しばらくねばっていると、根負けしたのか、糸を引く力が弱ってきた。
「おっし、一気に引き上げるっす」
「よっしゃ」
俺達は、渾身の力で糸を引っ張った。水飛沫を上げて現れたのは、大きなうなぎのような魚だった。2メートルくらいはあるかな。うなぎと違うのは、大きな脚のようなヒレが、体側に2対生えていることだった。地上に引き上げても、『うなぎモドキ』は、身体をうねらせて暴れていた。
「うぉおぉ、何やねんこれは。うなぎか? うなぎなんか?」
「俺にもそう見えるんすが。ちょっと気持ち悪いっすね」
俺達は、苦労して引き揚げた獲物を見て、感想を述べた。
「おい、流星。こいつをおとなしぃさせや」
「オーケイ、姐御」
流星号はそう言って、暴れている『うなぎモドキ』に近づくと、その頭を金属の拳で殴った。

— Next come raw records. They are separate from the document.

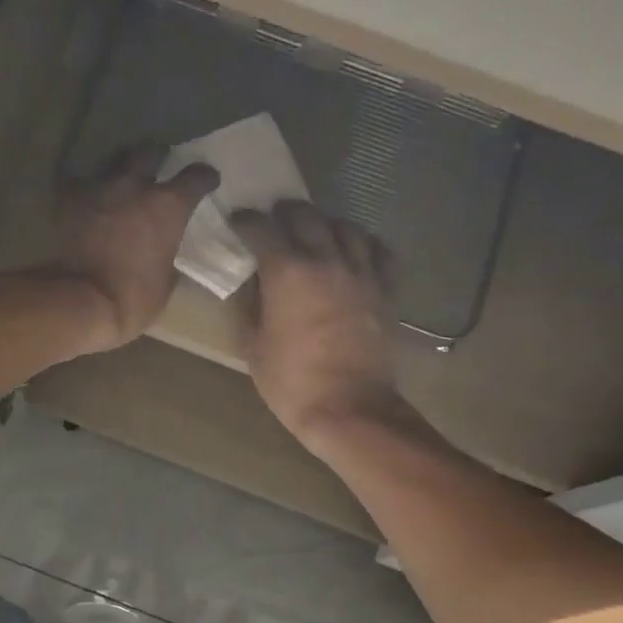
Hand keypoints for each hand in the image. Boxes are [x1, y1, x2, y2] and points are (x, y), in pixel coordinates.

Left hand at [48, 144, 218, 352]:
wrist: (81, 301)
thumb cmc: (133, 298)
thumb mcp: (166, 282)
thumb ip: (170, 256)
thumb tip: (168, 252)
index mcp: (168, 206)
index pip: (196, 176)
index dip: (205, 177)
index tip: (208, 181)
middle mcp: (135, 186)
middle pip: (149, 152)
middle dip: (157, 157)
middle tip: (159, 166)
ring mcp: (99, 189)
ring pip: (113, 161)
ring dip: (121, 168)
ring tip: (122, 180)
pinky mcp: (68, 200)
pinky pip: (79, 184)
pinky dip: (87, 190)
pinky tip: (88, 200)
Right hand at [232, 201, 405, 451]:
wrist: (350, 408)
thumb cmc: (292, 382)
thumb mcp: (254, 346)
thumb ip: (250, 307)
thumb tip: (253, 285)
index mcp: (287, 272)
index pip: (262, 228)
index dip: (246, 221)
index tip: (238, 221)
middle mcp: (325, 260)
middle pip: (306, 216)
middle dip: (285, 213)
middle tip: (274, 221)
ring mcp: (361, 272)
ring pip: (345, 227)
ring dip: (325, 224)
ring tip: (315, 233)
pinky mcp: (385, 290)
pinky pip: (378, 252)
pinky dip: (363, 244)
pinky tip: (354, 252)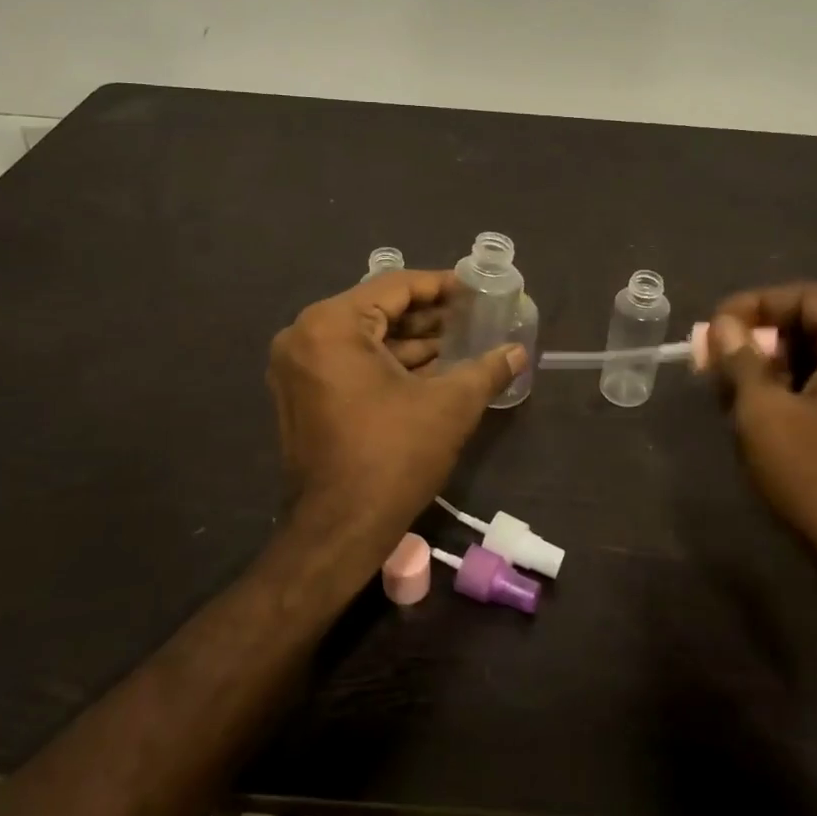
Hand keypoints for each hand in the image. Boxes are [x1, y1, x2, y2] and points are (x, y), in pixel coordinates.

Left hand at [267, 270, 521, 566]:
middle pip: (377, 310)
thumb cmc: (393, 457)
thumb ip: (486, 369)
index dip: (440, 285)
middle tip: (472, 316)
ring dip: (410, 341)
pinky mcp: (302, 395)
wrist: (339, 531)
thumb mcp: (449, 406)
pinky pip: (350, 362)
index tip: (474, 289)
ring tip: (460, 340)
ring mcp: (298, 368)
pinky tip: (432, 367)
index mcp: (331, 326)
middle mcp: (304, 337)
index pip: (394, 287)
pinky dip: (388, 363)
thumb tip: (518, 352)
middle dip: (427, 316)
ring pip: (364, 338)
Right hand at [708, 283, 816, 601]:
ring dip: (782, 367)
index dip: (753, 305)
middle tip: (721, 363)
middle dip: (764, 339)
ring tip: (739, 393)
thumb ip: (740, 359)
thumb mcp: (763, 414)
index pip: (806, 296)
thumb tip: (723, 324)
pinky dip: (809, 390)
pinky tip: (775, 417)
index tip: (715, 329)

<グシャ>という気持ちの悪い音がして、やっとこさ、『うなぎモドキ』が動かなくなった。口と思しきところから、青黒い血だか体液だかが、地面に垂れている。
「勇者さん、これ……食えるんかいな?」
シノブちゃんに訊かれたが、俺に分かるはずもない。
「巫女ちゃんが帰ってきたら、訊いてみるっす」
「せやけど……。何か、えろう生臭そうないか。こいつ。食えるんなら、早いとこ調理せんと、腐ってしまうがな」
「そうっすねぇ……」
俺は、こんな変なモノが釣れてしまったので、釣りはもう止めることにした。
元勇者達が築き上げた現在の異世界とは言え、同じなのは技術文明であって、生態系は元のまま──いや、『邪の者』が入り込んで、魔獣や妖物なんかが闊歩するようになっている。もしかしたら、こいつも真っ当な生物ではないのかも知れない。だって、見るからに、気色の悪い見てくれをしているし。
俺とシノブちゃんは、釣り上げた怪魚から少し離れて様子を伺っていた。巫女ちゃん達、早く帰って来ないかなぁ。